* _Supplied material_
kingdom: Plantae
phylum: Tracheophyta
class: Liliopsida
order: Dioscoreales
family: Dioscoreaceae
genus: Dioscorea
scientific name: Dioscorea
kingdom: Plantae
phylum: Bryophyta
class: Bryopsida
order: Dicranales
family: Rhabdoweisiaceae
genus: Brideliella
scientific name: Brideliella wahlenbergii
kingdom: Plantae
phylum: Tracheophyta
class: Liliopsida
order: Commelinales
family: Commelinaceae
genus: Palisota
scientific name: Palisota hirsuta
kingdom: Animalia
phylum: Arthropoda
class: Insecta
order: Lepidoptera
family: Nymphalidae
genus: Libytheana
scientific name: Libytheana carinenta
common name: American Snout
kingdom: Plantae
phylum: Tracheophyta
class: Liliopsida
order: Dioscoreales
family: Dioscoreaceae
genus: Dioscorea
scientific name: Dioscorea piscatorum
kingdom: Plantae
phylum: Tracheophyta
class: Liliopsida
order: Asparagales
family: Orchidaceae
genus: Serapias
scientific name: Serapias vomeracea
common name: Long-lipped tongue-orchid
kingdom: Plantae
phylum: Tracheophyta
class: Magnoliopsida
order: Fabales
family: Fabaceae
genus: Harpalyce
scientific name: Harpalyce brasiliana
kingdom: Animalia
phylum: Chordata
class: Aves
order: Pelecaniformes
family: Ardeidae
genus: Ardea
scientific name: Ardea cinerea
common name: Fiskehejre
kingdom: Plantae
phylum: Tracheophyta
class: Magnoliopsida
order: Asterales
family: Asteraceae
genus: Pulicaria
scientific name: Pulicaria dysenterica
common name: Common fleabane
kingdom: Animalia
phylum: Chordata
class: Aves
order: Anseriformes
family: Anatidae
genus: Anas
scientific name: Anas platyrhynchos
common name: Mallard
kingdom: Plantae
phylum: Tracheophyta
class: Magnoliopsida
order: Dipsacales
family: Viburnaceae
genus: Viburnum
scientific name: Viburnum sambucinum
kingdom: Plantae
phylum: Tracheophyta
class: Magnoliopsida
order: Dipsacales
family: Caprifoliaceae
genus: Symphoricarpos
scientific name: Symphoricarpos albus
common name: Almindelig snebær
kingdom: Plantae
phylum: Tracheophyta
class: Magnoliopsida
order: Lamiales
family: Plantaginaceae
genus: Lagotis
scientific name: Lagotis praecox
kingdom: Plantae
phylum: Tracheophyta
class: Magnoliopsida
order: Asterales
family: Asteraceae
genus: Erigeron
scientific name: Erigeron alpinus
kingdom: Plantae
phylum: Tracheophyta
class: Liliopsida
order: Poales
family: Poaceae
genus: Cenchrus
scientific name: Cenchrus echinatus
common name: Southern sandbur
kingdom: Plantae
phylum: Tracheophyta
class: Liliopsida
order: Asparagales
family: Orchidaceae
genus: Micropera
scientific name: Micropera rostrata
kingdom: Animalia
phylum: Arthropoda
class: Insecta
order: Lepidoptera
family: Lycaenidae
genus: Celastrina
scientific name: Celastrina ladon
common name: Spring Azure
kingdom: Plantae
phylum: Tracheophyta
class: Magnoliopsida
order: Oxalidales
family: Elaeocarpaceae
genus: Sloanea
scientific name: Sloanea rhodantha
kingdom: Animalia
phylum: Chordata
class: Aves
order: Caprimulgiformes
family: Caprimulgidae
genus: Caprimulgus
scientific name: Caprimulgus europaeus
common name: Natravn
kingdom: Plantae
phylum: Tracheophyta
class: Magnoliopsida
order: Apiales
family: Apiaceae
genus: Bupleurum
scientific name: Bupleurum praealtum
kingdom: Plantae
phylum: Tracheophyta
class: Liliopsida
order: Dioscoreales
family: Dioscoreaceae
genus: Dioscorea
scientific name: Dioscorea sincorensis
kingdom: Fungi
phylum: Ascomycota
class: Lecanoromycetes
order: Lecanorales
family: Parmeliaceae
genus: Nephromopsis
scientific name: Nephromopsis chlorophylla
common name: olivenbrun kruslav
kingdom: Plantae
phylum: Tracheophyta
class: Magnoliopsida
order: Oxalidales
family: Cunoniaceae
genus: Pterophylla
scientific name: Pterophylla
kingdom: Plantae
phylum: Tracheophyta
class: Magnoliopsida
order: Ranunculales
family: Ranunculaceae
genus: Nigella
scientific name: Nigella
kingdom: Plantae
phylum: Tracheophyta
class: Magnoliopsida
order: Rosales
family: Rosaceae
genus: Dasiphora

* _Aim_
Return every line of the listing above unchanged, from the first line through the last.

* _The solution_
kingdom: Plantae
phylum: Tracheophyta
class: Liliopsida
order: Dioscoreales
family: Dioscoreaceae
genus: Dioscorea
scientific name: Dioscorea
kingdom: Plantae
phylum: Bryophyta
class: Bryopsida
order: Dicranales
family: Rhabdoweisiaceae
genus: Brideliella
scientific name: Brideliella wahlenbergii
kingdom: Plantae
phylum: Tracheophyta
class: Liliopsida
order: Commelinales
family: Commelinaceae
genus: Palisota
scientific name: Palisota hirsuta
kingdom: Animalia
phylum: Arthropoda
class: Insecta
order: Lepidoptera
family: Nymphalidae
genus: Libytheana
scientific name: Libytheana carinenta
common name: American Snout
kingdom: Plantae
phylum: Tracheophyta
class: Liliopsida
order: Dioscoreales
family: Dioscoreaceae
genus: Dioscorea
scientific name: Dioscorea piscatorum
kingdom: Plantae
phylum: Tracheophyta
class: Liliopsida
order: Asparagales
family: Orchidaceae
genus: Serapias
scientific name: Serapias vomeracea
common name: Long-lipped tongue-orchid
kingdom: Plantae
phylum: Tracheophyta
class: Magnoliopsida
order: Fabales
family: Fabaceae
genus: Harpalyce
scientific name: Harpalyce brasiliana
kingdom: Animalia
phylum: Chordata
class: Aves
order: Pelecaniformes
family: Ardeidae
genus: Ardea
scientific name: Ardea cinerea
common name: Fiskehejre
kingdom: Plantae
phylum: Tracheophyta
class: Magnoliopsida
order: Asterales
family: Asteraceae
genus: Pulicaria
scientific name: Pulicaria dysenterica
common name: Common fleabane
kingdom: Animalia
phylum: Chordata
class: Aves
order: Anseriformes
family: Anatidae
genus: Anas
scientific name: Anas platyrhynchos
common name: Mallard
kingdom: Plantae
phylum: Tracheophyta
class: Magnoliopsida
order: Dipsacales
family: Viburnaceae
genus: Viburnum
scientific name: Viburnum sambucinum
kingdom: Plantae
phylum: Tracheophyta
class: Magnoliopsida
order: Dipsacales
family: Caprifoliaceae
genus: Symphoricarpos
scientific name: Symphoricarpos albus
common name: Almindelig snebær
kingdom: Plantae
phylum: Tracheophyta
class: Magnoliopsida
order: Lamiales
family: Plantaginaceae
genus: Lagotis
scientific name: Lagotis praecox
kingdom: Plantae
phylum: Tracheophyta
class: Magnoliopsida
order: Asterales
family: Asteraceae
genus: Erigeron
scientific name: Erigeron alpinus
kingdom: Plantae
phylum: Tracheophyta
class: Liliopsida
order: Poales
family: Poaceae
genus: Cenchrus
scientific name: Cenchrus echinatus
common name: Southern sandbur
kingdom: Plantae
phylum: Tracheophyta
class: Liliopsida
order: Asparagales
family: Orchidaceae
genus: Micropera
scientific name: Micropera rostrata
kingdom: Animalia
phylum: Arthropoda
class: Insecta
order: Lepidoptera
family: Lycaenidae
genus: Celastrina
scientific name: Celastrina ladon
common name: Spring Azure
kingdom: Plantae
phylum: Tracheophyta
class: Magnoliopsida
order: Oxalidales
family: Elaeocarpaceae
genus: Sloanea
scientific name: Sloanea rhodantha
kingdom: Animalia
phylum: Chordata
class: Aves
order: Caprimulgiformes
family: Caprimulgidae
genus: Caprimulgus
scientific name: Caprimulgus europaeus
common name: Natravn
kingdom: Plantae
phylum: Tracheophyta
class: Magnoliopsida
order: Apiales
family: Apiaceae
genus: Bupleurum
scientific name: Bupleurum praealtum
kingdom: Plantae
phylum: Tracheophyta
class: Liliopsida
order: Dioscoreales
family: Dioscoreaceae
genus: Dioscorea
scientific name: Dioscorea sincorensis
kingdom: Fungi
phylum: Ascomycota
class: Lecanoromycetes
order: Lecanorales
family: Parmeliaceae
genus: Nephromopsis
scientific name: Nephromopsis chlorophylla
common name: olivenbrun kruslav
kingdom: Plantae
phylum: Tracheophyta
class: Magnoliopsida
order: Oxalidales
family: Cunoniaceae
genus: Pterophylla
scientific name: Pterophylla
kingdom: Plantae
phylum: Tracheophyta
class: Magnoliopsida
order: Ranunculales
family: Ranunculaceae
genus: Nigella
scientific name: Nigella
kingdom: Plantae
phylum: Tracheophyta
class: Magnoliopsida
order: Rosales
family: Rosaceae
genus: Dasiphora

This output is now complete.